Perl replace text in file

Sergei Steshenko · 04-29-2009, 04:49 AM

Quote:

Originally Posted by raimizou

Thanks all for your help. I now have a functional script (it works at least on the simple "foo bar" example that I posted before), but the performance of this script is quite bad (while loops...). Do you have any idea on how to improve the code pasted below ? Thanks again for your valuable help.

Gilles

Code:

#!/usr/bin/perl -w
use strict;


#-----------------#
#     PREAMBLE    #
#-----------------#


# Configuration variables
my $correctLaTeX = $ARGV[2];
my $verbose = 0; # 0 = false

# Print the value of the command line arguments
if ($verbose){
  my $numArgs = $#ARGV + 1;
  print "You provided $numArgs arguments\n";
  print "Input file is $ARGV[0]\n";
  print "Output file is $ARGV[1]\n";
  print "Modification files is $ARGV[2]\n\n"
}

#-----------------#
# MAIN OPERATIONS #
#-----------------#

# Open input file in read mode
open INPUTFILE, "<", $ARGV[0] or die $!;
# Open output file in write mode
open OUTPUTFILE, ">", $ARGV[1] or die $!;

#$modif = "s/ foo / bar /g";

# Read the input file line by line :
while (my $input_line = <INPUTFILE>) {
  # remove the end of line character
  # Open the list of corrections in read mode
  open CORRECTIONFILE, "<", $correctLaTeX or die $!;	
  # Read the modification file line by line :
  while (my $modif = <CORRECTIONFILE>){
    # Remove the comments	  
    $modif =~ s/#.*$// ;
    if ($modif =~ /^[ 	]*$/) {
      # Nothing to do (empty modification)

━━━━

## Problems to solve
1) From the Perl forum thread, copy the passage from "Perl replace text" up to and including "your valuable help.".
2) Check each statement against the Perl forum thread. Answer yes or no and quote the deciding words. (a) The script opens the output file in write mode. (b) The variable $verbose starts with the value 1. (c) The poster reports that the script works on the "foo bar" example.

## Provided information
━━━━

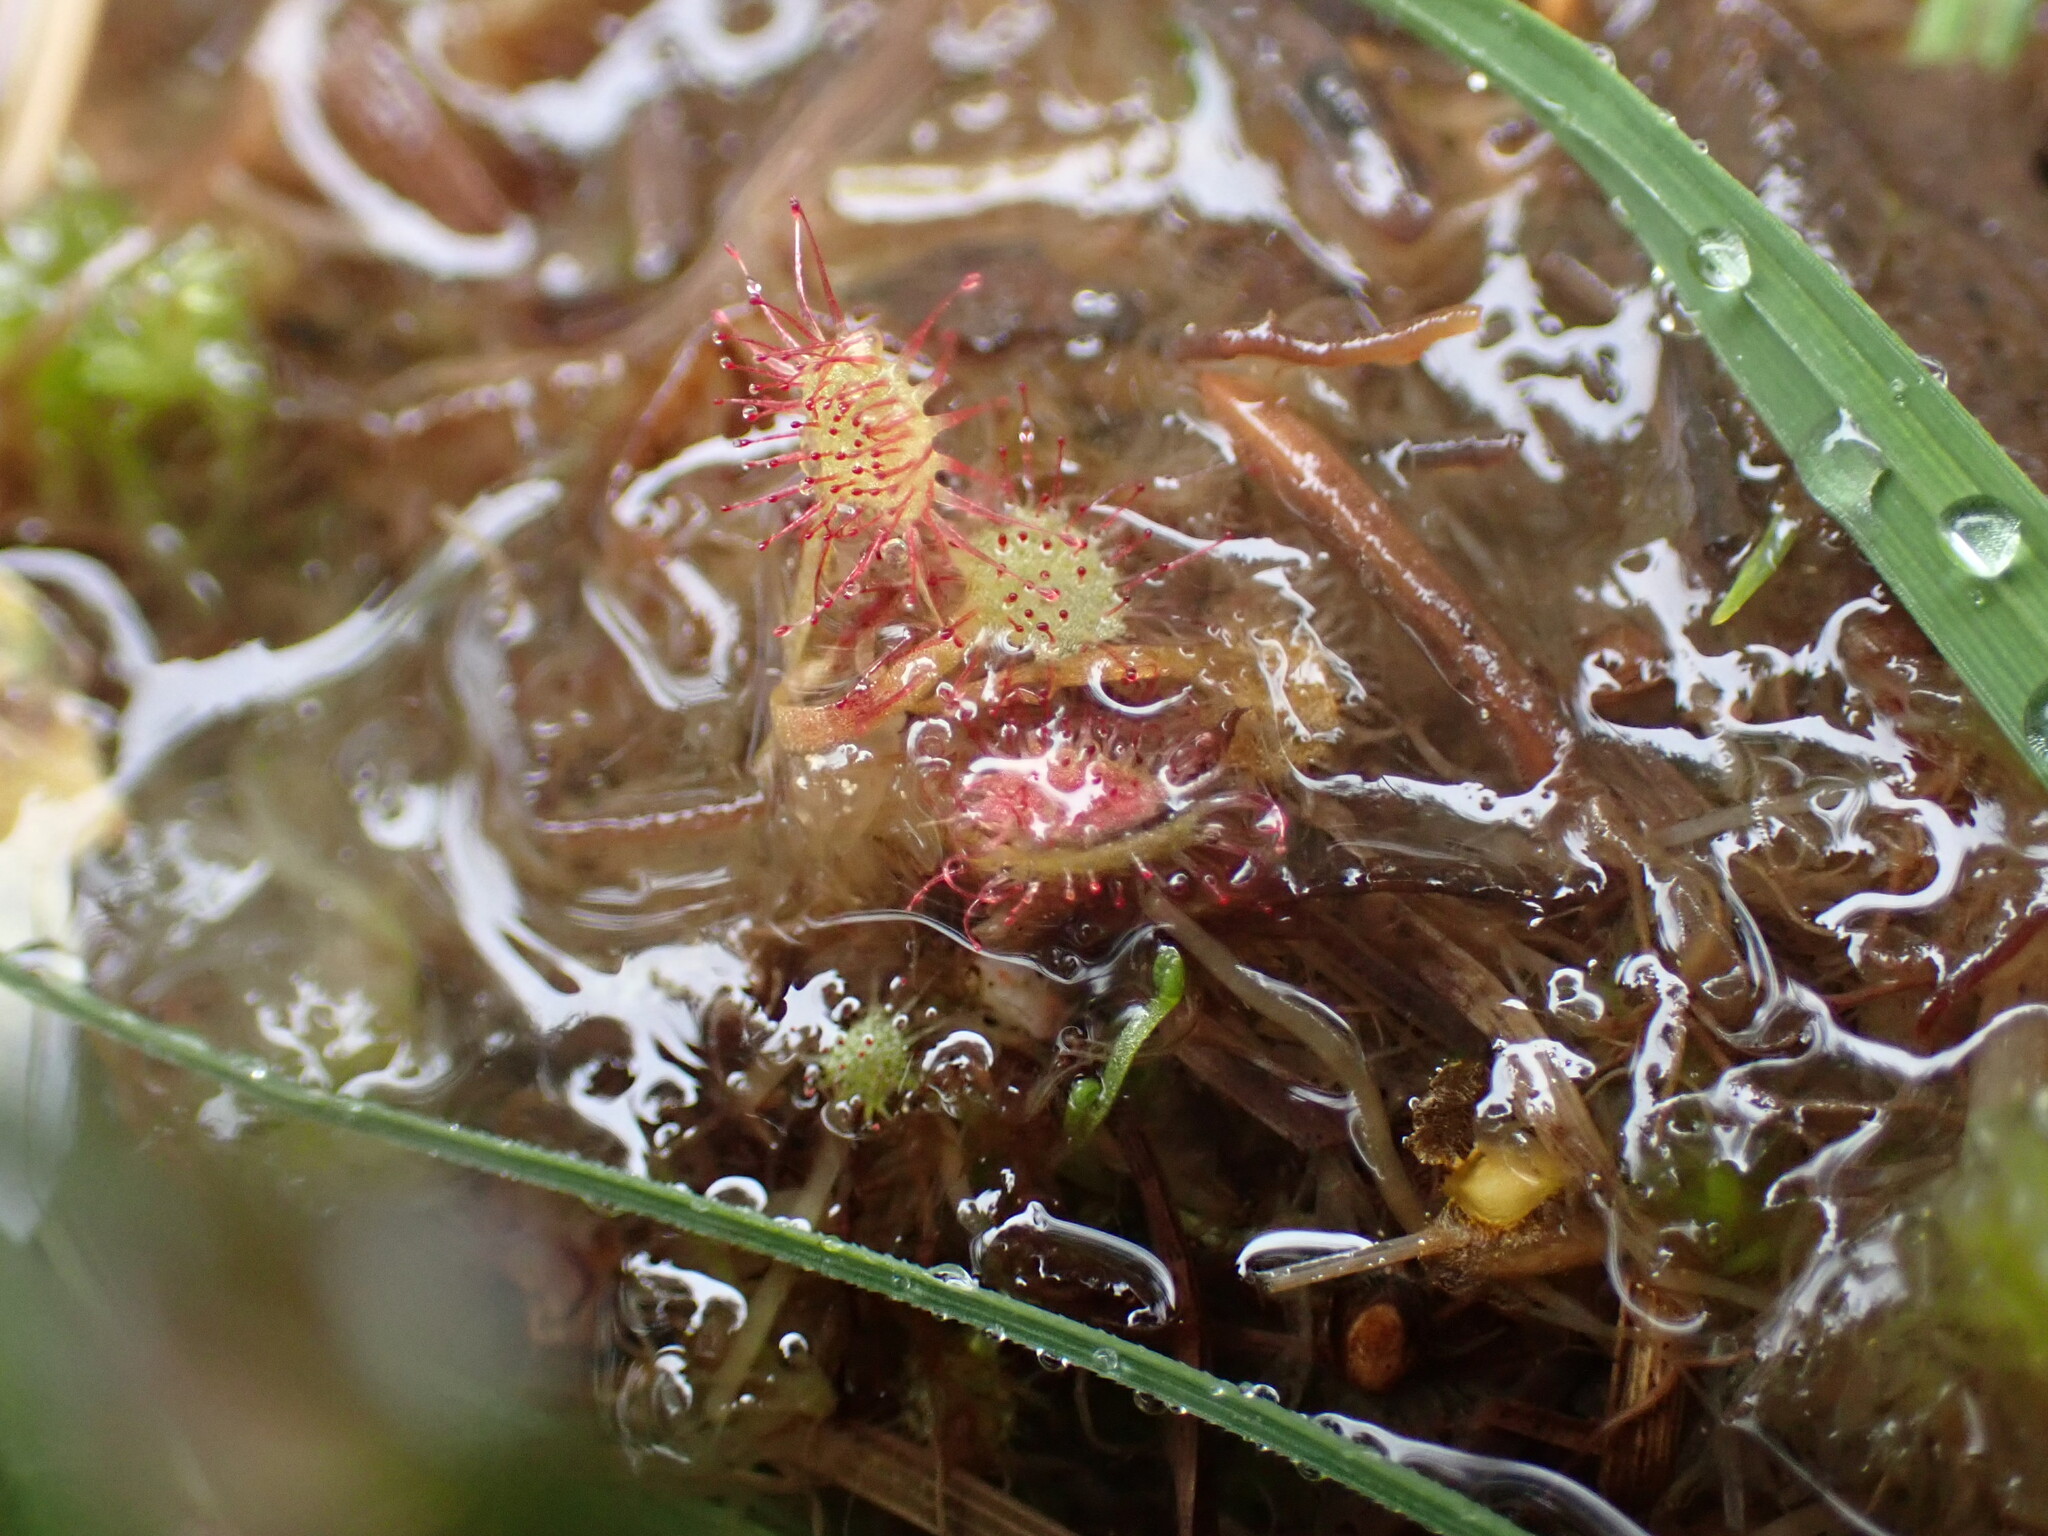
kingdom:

━━━━

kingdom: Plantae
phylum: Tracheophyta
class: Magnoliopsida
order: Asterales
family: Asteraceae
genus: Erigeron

━━━━

## Answers to the problems
1)
Perl replace text in file

Sergei Steshenko · 04-29-2009, 04:49 AM

Quote:

Originally Posted by raimizou

Thanks all for your help. I now have a functional script (it works at least on the simple "foo bar" example that I posted before), but the performance of this script is quite bad (while loops...). Do you have any idea on how to improve the code pasted below ? Thanks again for your valuable help.

2)
(a) Yes: "# Open output file in write mode"
(b) No: "my $verbose = 0; # 0 = false"
(c) Yes: "it works at least on the simple "foo bar" example that I posted before"